Five U.S. producers of steel nails have filed antidumping duty petitions alleging that dumped imports of nails from China and the United Arab Emirates (UAE) are causing material injury to the domestic industry. The petitioners allege antidumping margins of 59 percent to 136 percent for China and 98 percent to 114 percent for the UAE.
The petitioners are Mid Continent Nail Corporation, Poplar Bluff, MO; Davis Wire Corporation, Irwindale, CA; Gerdau Ameristeel Corporation (Atlas Steel & Wire Division), Tampa, FL; Maze Nales (Division of W.H. Maze Company), Peru, IL; and Treasure Coast Fasteners, Inc., Fort Pierce, FL.

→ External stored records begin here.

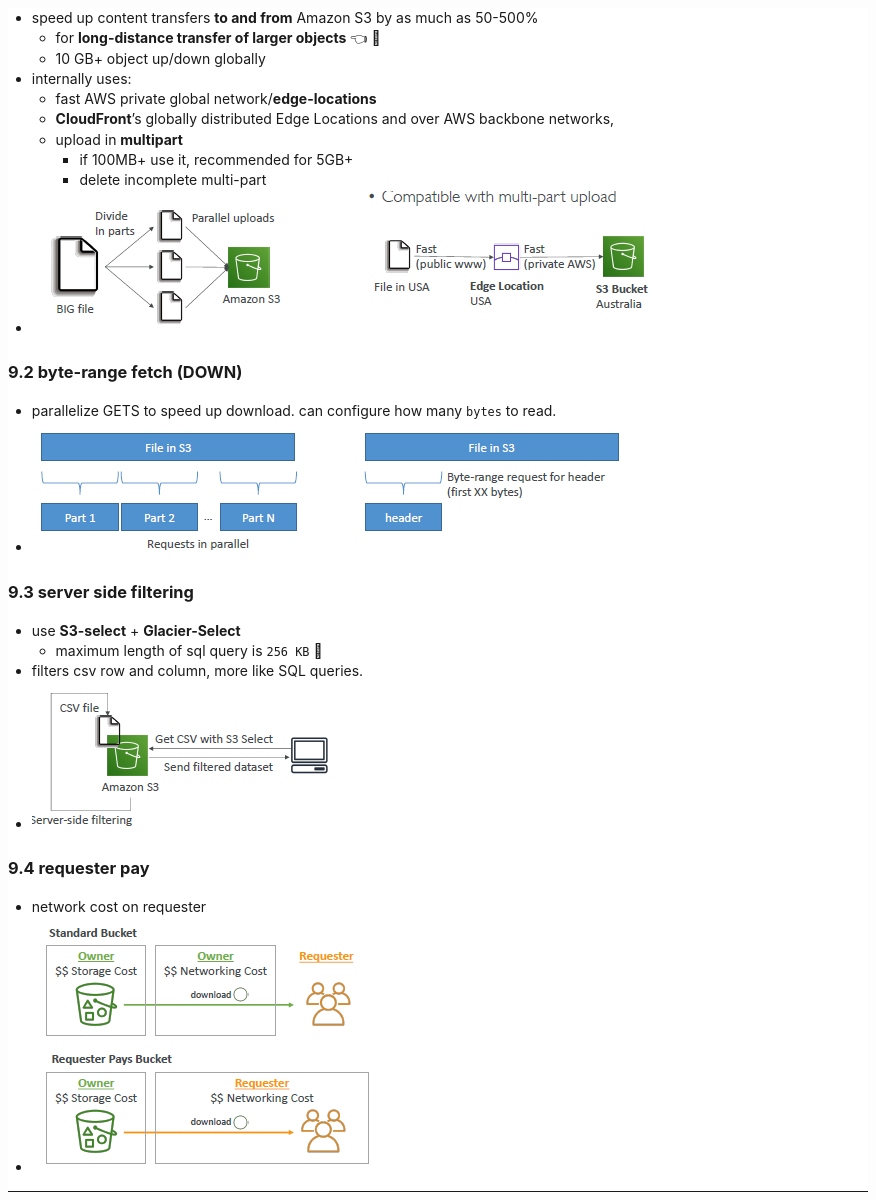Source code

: - speed up content transfers **to and from** Amazon S3 by as much as 50-500% 
  - for **long-distance transfer of larger objects** :point_left: :dart:
  - 10 GB+ object up/down globally
- internally uses:
  - fast AWS private global network/**edge-locations**
  - **CloudFront**’s globally distributed Edge Locations and over AWS backbone networks,
  - upload in **multipart** 
    - if 100MB+ use it,  recommended for 5GB+
    - delete incomplete multi-part
- ![img_3.png](../99_img/storage/s3-2/img_3.png)

### 9.2 byte-range fetch (DOWN)
- parallelize GETS to speed up download. can configure how many `bytes` to read.
- ![img_4.png](../99_img/storage/s3-2/img_4.png)
  
### 9.3 server side filtering
- use **S3-select** + **Glacier-Select**
  - maximum length of sql query is `256 KB` :dart:
- filters csv row and column, more like SQL queries. 
- ![img_5.png](../99_img/storage/s3-2/img_5.png)

### 9.4 requester pay
- network cost on requester
- ![img_2.png](../99_img/storage/s3-2/img_2.png)

---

Domestic nail producers contend that unfairly priced imports of steel nails have injured the U.S. industry by undercutting their prices and taking sales based on unfair trading practices.
The petition requests that the U.S. government impose antidumping duties on nail imports from China and the UAE. Antidumping duties are intended to offset the amount by which a product is sold at less than fair value in the U.S. (i.e., the amount by which the product is sold below production costs or at a price that is below the price charged in a comparable market).
Dumped imports of steel nails from China and the UAE constitute a large and increasing share of the U.S. market. Imports of nails from China and the UAE surged from 411,980 short tons in 2004 to 698,460 short tons in 2006, or 70 percent. Chinese and UAE shipments accounted for 75 percent of all nail imports in 2006.
The petition covers certain steel nails that are produced from various grades of steel and that have a variety of finishes, heads, shanks, points and sizes. Certain steel nails may be sold in bulk or collated into strips or coils using materials such as plastic, paper, or wire. Steel roofing nails and nails for use in powder-actuated hand tools are not covered by the petition.
Imports from China and the UAE have flooded the U.S. market during the past three years, taking significant market share from the domestic producers,” said Paul C. Rosenthal, the lead attorney for the petitioners. “The unfairly priced imports from China and the UAE have caused severe financial distress to the domestic industry, leading producers to reduce production, close divisions, and even completely shut down their nail operations.
“Domestic producers need relief from dumped imports to prevent further plant closures and to allow domestic producers to return to healthy profit levels.”
The filing of the petition starts the process by which the U.S. International Trade Commission will determine if the U.S. nails industry has been materially injured, or threatened with material injury, and the U.S. Department of Commerce will determine whether dumping exists.
The USITC must reach its preliminary determination of material injury or threat of material injury within 45 days; the Commerce Department is required to announce preliminary antidumping duties in 160 days.
Once the Commerce Department makes its preliminary determination, U.S. Customs and Border Protection will require importers to pay a cash deposit or post a bond equal to the estimated dumping margin. The entire investigative process takes about one year. Final determinations will happen in mid-2008.